Yesterday, I pointed out some of the pitfalls of trying to redact documents and prepare them for release to others, or publication. I wrote that PDF is one of the few formats which is well supported, and is of course a popular medium for many. This article works through preparing a document for publication using Adobe Acrobat Pro DC. Adobe also provides details in its online user guide.
Adobe only provides its redaction tools in paid-for versions of Acrobat, and those described here are part of Adobe Acrobat Pro DC. There are similar tools available in some other advanced PDF editors too.
Like all the more useful tools in Acrobat, you have to open the Tools view in order to find and engage them. Select the Redact tool, and add it to your document view.
This adds a toolbar with three main actions: mark and redact, remove hidden information, and sanitize the document. Make a point of using them each in that order.
Redact obliterates selected sections of text and/or graphics, normally using filled black rectangles, just like a black marker. Removing hidden information tackles those elements which you can’t see to redact, but which Acrobat detects. Sanitising handles all the other things which could trip you up, like metadata and odd bits of data hanging around in the document file.
If you’re content with the standard black marker approach to redaction, that is the default. If you need to add tags to explain why the redaction has taken place, select the Properties tool and you can set that up in this dialog. You can add your own codes to cater for non-US purposes.
The first time that you use the Mark for Redaction tool, Acrobat explains in this dialog how the process works. First, you work through the document marking up the areas for redaction. Because applying redaction removes all trace of the selected text/graphics, you should then check those intentions before making them permanent. This seems clumsy, but is actually the best way to do this robustly.
By default, intended redactions are shown in red boxes until you make them permanent.
Then the underlying content is removed, leaving just a filled black box to show where the content was.
Whenever you apply redactions to make them permanent, Acrobat kindly offers to proceed to the next step, of locating and removing hidden information. This is another good piece of design.
Once hidden information has been located, it is shown by type in a sidebar to the left. My version of Acrobat Pro DC (up to date) consistently quit unexpectedly whenever I tried to show the preview of the document metadata, though.
Viewing hidden text is also excellent: the PDF I was using had two sections of hidden text, one concealed behind an image, and the other in text coloured white inserted between paragraphs. Although not impossible to detect manually, they would normally be overlooked, and released in the published document. But Acrobat found both: this is the text hidden behind the image.
This is the text displayed in white.
The final step is to strip everything else from the document which could contain information which shouldn’t be released. When you click on the Sanitize Document tool, this is the list provided. Note that this even includes macOS extended attributes, although they are not explicitly listed here, such as the ‘quarantine’ flag.
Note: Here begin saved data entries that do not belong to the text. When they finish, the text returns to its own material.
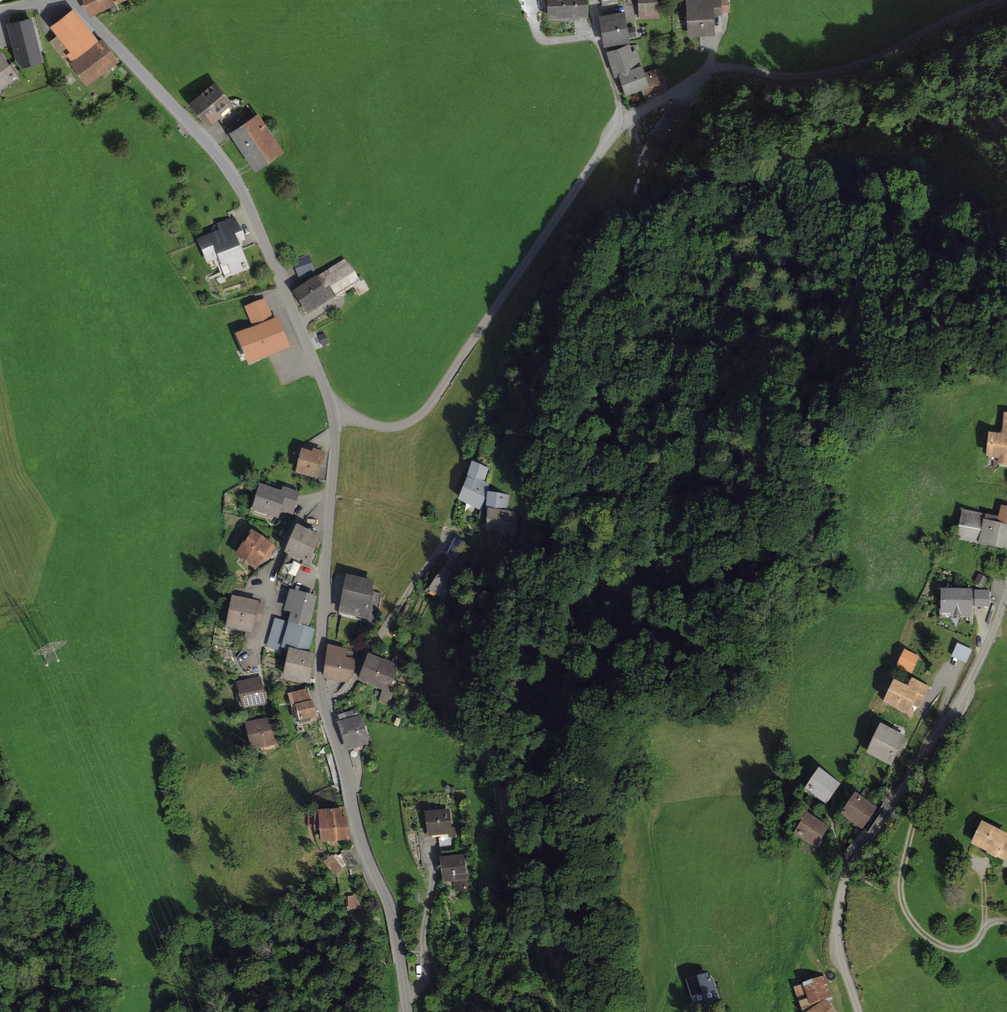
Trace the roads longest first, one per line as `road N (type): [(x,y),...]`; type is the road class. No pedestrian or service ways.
road 1 (track): [(335,414),(387,426),(423,416),(625,119),(702,74),(732,66),(788,77),(868,61),(1002,0)]
road 2 (tertiary): [(72,0),(239,182),(335,414),(331,491)]
road 3 (tertiary): [(331,491),(323,698),(361,842),(390,908),(408,1011)]
road 4 (unclassified): [(857,1011),(839,949),(845,888),(966,691),(1006,599)]
road 5 (residential): [(331,491),(291,529),(258,665)]
road 6 (track): [(625,119),(596,0)]

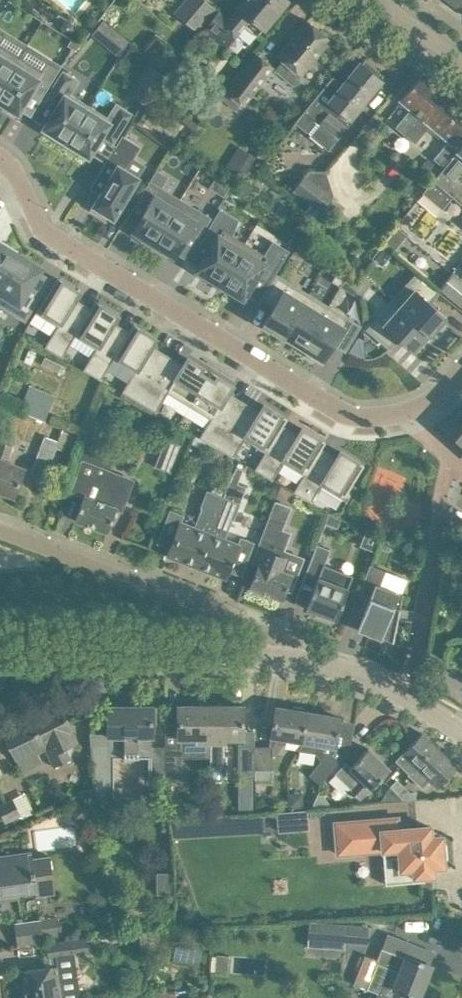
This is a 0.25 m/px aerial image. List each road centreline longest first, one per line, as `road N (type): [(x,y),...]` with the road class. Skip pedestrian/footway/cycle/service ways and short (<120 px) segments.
road 1 (residential): [(0,158),(20,170),(46,234),(341,412),(409,412),(439,395),(461,368)]
road 2 (residential): [(277,657),(268,634),(0,531)]
road 3 (residential): [(277,657),(0,652)]
road 4 (unclassified): [(461,736),(408,696),(354,672),(277,657)]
My biggest concern with Acrobat’s redaction features is that they are almost impossible to audit. There was a time, long ago, when the text content of PDF files was stored as plain text within the PDF file, and you could open a PDF and check it using a text editor such as BBEdit. When Acrobat saved the first fully redacted and sanitised version of my test document, its size doubled, from 581 KB to 994 KB, which seems very worrying. I therefore recommend that you complete redacting and sanitising, then duplicate the document produced by that. Open the duplicate in Acrobat, sanitise it a second time, and save. In my text case, the final document size fell to 507 KB, which seems much more reasonable.
If you need to supply or publish redacted documents, and PDF is a suitable format for them, Acrobat Pro DC looks like a thoroughly reliable platform with which to prepare them.